Her 25 akciğer embolisi geçiren hastadan 1’inde akciğer damarlarının içindeki pıhtılar erimeyip kronikleşerek akciğere giden damarlarda tıkanıklığa yol açabilir. Artan farkındalık ve yaşadığımız pandemi süreciyle beraber tıkanma ile oluşan kronik tromboembolik pulmoner hipertansiyon (KTEPH) hastalığının önümüzdeki yıllarda artabileceği ön görülmektedir. Halk arasında pıhtıya bağlı akciğer tansiyonu olarak da bilinen KTEPH’te tıkanıklık sonucu akciğer hipertansiyonu gelişen bu hastalarda akciğer yetmezliği ve sağ kalp yetmezliği oluşur.
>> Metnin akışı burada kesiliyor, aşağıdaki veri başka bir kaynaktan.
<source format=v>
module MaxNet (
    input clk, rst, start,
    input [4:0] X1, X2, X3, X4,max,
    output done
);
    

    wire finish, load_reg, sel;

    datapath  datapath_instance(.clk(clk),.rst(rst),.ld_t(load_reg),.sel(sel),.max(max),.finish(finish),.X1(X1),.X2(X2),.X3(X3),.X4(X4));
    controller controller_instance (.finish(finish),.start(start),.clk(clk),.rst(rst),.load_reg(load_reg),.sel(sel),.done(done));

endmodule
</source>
KTEPH hayatı tehdit eden ölümcül bir hastalıktır.

KTEPH, Doğru Tanı ve Zamanında Tedavi Ölümcül Olmayabilir.

Kovid sonrası akciğer embolisi geçiren ilerleyen nefes darlığı olan hastaların KTEPH yönünden incelenmek için doktora başvurması önemlidir. Hastaların çok geç olmadan doğru tanı alması ve erken zamanda tedavi yapılan merkezlere ulaşması hayat kurtarıcıdır. KTEPH öldürebilen ancak erken tanı ile tedavi edilebilen bir hastalıktır.
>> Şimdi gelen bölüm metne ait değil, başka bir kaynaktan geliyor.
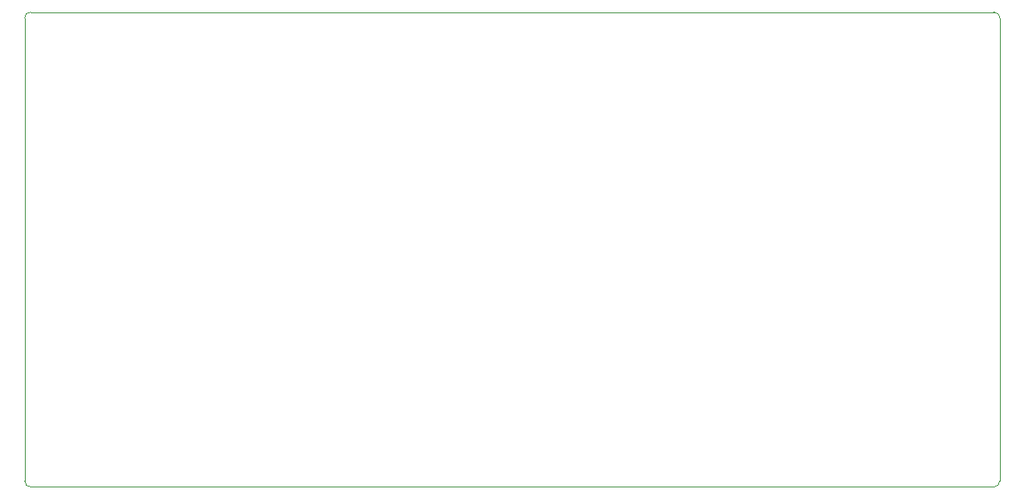
<source format=gm1>
%TF.GenerationSoftware,KiCad,Pcbnew,5.1.10*%
%TF.CreationDate,2021-06-17T09:11:18+01:00*%
%TF.ProjectId,controller,636f6e74-726f-46c6-9c65-722e6b696361,V0.2*%
%TF.SameCoordinates,Original*%
%TF.FileFunction,Profile,NP*%
%FSLAX46Y46*%
G04 Gerber Fmt 4.6, Leading zero omitted, Abs format (unit mm)*
G04 Created by KiCad (PCBNEW 5.1.10) date 2021-06-17 09:11:18*
%MOMM*%
%LPD*%
G01*
G04 APERTURE LIST*
%TA.AperFunction,Profile*%
%ADD10C,0.050000*%
%TD*%
G04 APERTURE END LIST*
D10*
X145900000Y-115200000D02*
G75*
G02*
X145300000Y-114600000I0J600000D01*
G01*
X145300000Y-67300000D02*
G75*
G02*
X145900000Y-66700000I600000J0D01*
G01*
X244200000Y-66700000D02*
G75*
G02*
X244800000Y-67300000I0J-600000D01*
G01*
X244800000Y-114600000D02*
G75*
G02*
X244200000Y-115200000I-600000J0D01*
G01*
X145300000Y-67300000D02*
X145300000Y-114600000D01*
X244200000Y-66700000D02*
X145900000Y-66700000D01*
X244800000Y-114600000D02*
X244800000Y-67300000D01*
X145900000Y-115200000D02*
X244200000Y-115200000D01*
M02*

</source>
KTEPH tanısı alan hastanın hayatını sağlıklı geçirebilmesi için tek ve etkin tedavi pulmonerendarterektomi ameliyatıdır. Türkiye’de bu ameliyatları başarı ile gerçekleştiren kliniklerden biri olan Dr. Siyami Ersek Göğüs Kalp ve Damar Cerrahisi Kliniği’nin Eğitim Görevlisi

Prof. Dr. Gökçen Orhan yaptığı açıklamada, “Bu ameliyat sonrası hastaların % 90’ı akciğer yüksek tansiyonundan tamamen kurtulur. Kalp yetmezliği hızla geriler. İlaç ve balon tedavisi, ameliyat yapılamayan ya da ameliyat sonrası tekrarlayan hastalarda tamamlayıcı tedaviler olarak ülkemizde mevcuttur. Teknik olarak zor ve uzun bir ameliyat olan Pulmoner Endarterektomi bu konuda uzmanlaşmış kalp ve damar cerrahları tarafından yapılmalıdır.” dedi.
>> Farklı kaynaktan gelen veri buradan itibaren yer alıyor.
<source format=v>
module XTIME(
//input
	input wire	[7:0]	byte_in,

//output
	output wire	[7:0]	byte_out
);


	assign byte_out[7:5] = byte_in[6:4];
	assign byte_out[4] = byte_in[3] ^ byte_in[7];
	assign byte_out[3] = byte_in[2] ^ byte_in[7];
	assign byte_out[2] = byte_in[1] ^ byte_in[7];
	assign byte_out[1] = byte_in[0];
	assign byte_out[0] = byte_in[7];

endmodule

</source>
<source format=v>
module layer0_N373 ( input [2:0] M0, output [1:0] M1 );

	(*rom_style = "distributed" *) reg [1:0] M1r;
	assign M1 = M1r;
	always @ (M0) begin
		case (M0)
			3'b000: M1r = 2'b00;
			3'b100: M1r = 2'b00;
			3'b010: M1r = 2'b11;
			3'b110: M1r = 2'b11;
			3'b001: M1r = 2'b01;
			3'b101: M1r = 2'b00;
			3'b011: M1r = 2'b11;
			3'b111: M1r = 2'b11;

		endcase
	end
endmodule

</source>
Ameliyat, hastaların kalp-akciğer cihazına bağlanması ile vücut ısılarının 20 dereceye kadar soğutularak dolaşımın tamamen durdurulması ile sağlanır. Böylece kansız ortamda akciğer damarlarındaki kronikleşmiş pıhtıların temizlenmesi için uygun koşullar sağlandığını aktaran Prof. Dr. Gökçen Orhan; “Türkiye sağlık sistemindeki yasa ve yönetmeliklerine göre kalp akciğer makinası kullanımı ve hastanın soğutularak dolaşımının durdurulması ile ameliyat yapma yetkisi Kalp ve Damar Cerrahlarına aittir. Ameliyat öncesi ve sonrası hastanın takibi ilgili branşlardaki hekimlerden oluşan uzman ekiplerce yönetilmelidir.

İlgili tüm hekimlerin özellikle Kardiyolog ve Göğüs Hastalıkları uzmanlarının ilerleyici nefes darlığı olan hastalarda KTEPH’ten şüphelenmeleri, doğru ve erken tanı için hastaları KTEPH merkezlerine yönlendirmesi önemlidir.” diye konuştu.